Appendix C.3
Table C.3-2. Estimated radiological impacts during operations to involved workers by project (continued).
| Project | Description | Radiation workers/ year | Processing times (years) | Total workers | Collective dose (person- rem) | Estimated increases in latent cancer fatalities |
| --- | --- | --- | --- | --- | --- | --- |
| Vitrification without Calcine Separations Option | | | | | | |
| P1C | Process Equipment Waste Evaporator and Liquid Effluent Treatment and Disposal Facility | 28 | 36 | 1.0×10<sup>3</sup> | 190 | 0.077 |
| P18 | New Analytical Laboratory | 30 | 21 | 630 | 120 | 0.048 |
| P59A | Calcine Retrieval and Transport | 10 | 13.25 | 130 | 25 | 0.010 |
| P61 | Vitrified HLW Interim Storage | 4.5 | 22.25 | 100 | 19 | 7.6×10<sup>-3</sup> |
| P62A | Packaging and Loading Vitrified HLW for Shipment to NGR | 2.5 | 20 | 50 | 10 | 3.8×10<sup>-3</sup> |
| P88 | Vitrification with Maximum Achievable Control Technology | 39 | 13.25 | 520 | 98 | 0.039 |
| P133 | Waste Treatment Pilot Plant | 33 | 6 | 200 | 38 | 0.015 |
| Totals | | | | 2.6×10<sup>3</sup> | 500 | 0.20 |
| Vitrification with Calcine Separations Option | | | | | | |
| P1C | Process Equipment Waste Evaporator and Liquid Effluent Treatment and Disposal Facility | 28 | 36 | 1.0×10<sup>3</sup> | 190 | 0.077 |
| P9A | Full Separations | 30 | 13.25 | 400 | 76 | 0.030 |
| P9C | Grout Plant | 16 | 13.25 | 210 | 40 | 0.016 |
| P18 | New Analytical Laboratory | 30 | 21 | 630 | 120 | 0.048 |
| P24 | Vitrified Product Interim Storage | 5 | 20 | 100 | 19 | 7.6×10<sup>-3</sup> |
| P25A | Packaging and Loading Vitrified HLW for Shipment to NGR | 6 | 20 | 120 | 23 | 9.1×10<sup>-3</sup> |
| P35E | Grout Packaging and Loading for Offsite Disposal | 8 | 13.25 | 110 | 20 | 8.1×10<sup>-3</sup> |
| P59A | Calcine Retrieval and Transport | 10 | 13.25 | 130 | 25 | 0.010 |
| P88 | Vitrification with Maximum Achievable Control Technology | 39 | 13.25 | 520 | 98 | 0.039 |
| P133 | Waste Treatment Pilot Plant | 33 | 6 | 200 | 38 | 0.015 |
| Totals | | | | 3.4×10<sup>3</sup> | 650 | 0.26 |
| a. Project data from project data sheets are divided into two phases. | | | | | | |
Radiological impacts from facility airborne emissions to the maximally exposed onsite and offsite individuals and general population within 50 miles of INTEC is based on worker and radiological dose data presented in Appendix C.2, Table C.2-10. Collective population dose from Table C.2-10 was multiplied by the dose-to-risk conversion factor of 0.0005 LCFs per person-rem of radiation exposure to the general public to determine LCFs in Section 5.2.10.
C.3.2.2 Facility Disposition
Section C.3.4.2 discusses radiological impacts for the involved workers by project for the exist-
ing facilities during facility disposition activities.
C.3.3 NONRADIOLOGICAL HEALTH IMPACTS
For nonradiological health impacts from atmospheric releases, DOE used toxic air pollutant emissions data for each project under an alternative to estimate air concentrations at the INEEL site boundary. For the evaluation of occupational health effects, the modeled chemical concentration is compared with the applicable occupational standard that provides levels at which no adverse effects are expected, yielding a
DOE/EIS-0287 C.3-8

####

Task to complete:
Give every entry back exactly as it was written above.

Reply:
Appendix C.3
Table C.3-2. Estimated radiological impacts during operations to involved workers by project (continued).
| Project | Description | Radiation workers/ year | Processing times (years) | Total workers | Collective dose (person- rem) | Estimated increases in latent cancer fatalities |
| --- | --- | --- | --- | --- | --- | --- |
| Vitrification without Calcine Separations Option | | | | | | |
| P1C | Process Equipment Waste Evaporator and Liquid Effluent Treatment and Disposal Facility | 28 | 36 | 1.0×10<sup>3</sup> | 190 | 0.077 |
| P18 | New Analytical Laboratory | 30 | 21 | 630 | 120 | 0.048 |
| P59A | Calcine Retrieval and Transport | 10 | 13.25 | 130 | 25 | 0.010 |
| P61 | Vitrified HLW Interim Storage | 4.5 | 22.25 | 100 | 19 | 7.6×10<sup>-3</sup> |
| P62A | Packaging and Loading Vitrified HLW for Shipment to NGR | 2.5 | 20 | 50 | 10 | 3.8×10<sup>-3</sup> |
| P88 | Vitrification with Maximum Achievable Control Technology | 39 | 13.25 | 520 | 98 | 0.039 |
| P133 | Waste Treatment Pilot Plant | 33 | 6 | 200 | 38 | 0.015 |
| Totals | | | | 2.6×10<sup>3</sup> | 500 | 0.20 |
| Vitrification with Calcine Separations Option | | | | | | |
| P1C | Process Equipment Waste Evaporator and Liquid Effluent Treatment and Disposal Facility | 28 | 36 | 1.0×10<sup>3</sup> | 190 | 0.077 |
| P9A | Full Separations | 30 | 13.25 | 400 | 76 | 0.030 |
| P9C | Grout Plant | 16 | 13.25 | 210 | 40 | 0.016 |
| P18 | New Analytical Laboratory | 30 | 21 | 630 | 120 | 0.048 |
| P24 | Vitrified Product Interim Storage | 5 | 20 | 100 | 19 | 7.6×10<sup>-3</sup> |
| P25A | Packaging and Loading Vitrified HLW for Shipment to NGR | 6 | 20 | 120 | 23 | 9.1×10<sup>-3</sup> |
| P35E | Grout Packaging and Loading for Offsite Disposal | 8 | 13.25 | 110 | 20 | 8.1×10<sup>-3</sup> |
| P59A | Calcine Retrieval and Transport | 10 | 13.25 | 130 | 25 | 0.010 |
| P88 | Vitrification with Maximum Achievable Control Technology | 39 | 13.25 | 520 | 98 | 0.039 |
| P133 | Waste Treatment Pilot Plant | 33 | 6 | 200 | 38 | 0.015 |
| Totals | | | | 3.4×10<sup>3</sup> | 650 | 0.26 |
| a. Project data from project data sheets are divided into two phases. | | | | | | |
Radiological impacts from facility airborne emissions to the maximally exposed onsite and offsite individuals and general population within 50 miles of INTEC is based on worker and radiological dose data presented in Appendix C.2, Table C.2-10. Collective population dose from Table C.2-10 was multiplied by the dose-to-risk conversion factor of 0.0005 LCFs per person-rem of radiation exposure to the general public to determine LCFs in Section 5.2.10.
C.3.2.2 Facility Disposition
Section C.3.4.2 discusses radiological impacts for the involved workers by project for the exist-
ing facilities during facility disposition activities.
C.3.3 NONRADIOLOGICAL HEALTH IMPACTS
For nonradiological health impacts from atmospheric releases, DOE used toxic air pollutant emissions data for each project under an alternative to estimate air concentrations at the INEEL site boundary. For the evaluation of occupational health effects, the modeled chemical concentration is compared with the applicable occupational standard that provides levels at which no adverse effects are expected, yielding a
DOE/EIS-0287 C.3-8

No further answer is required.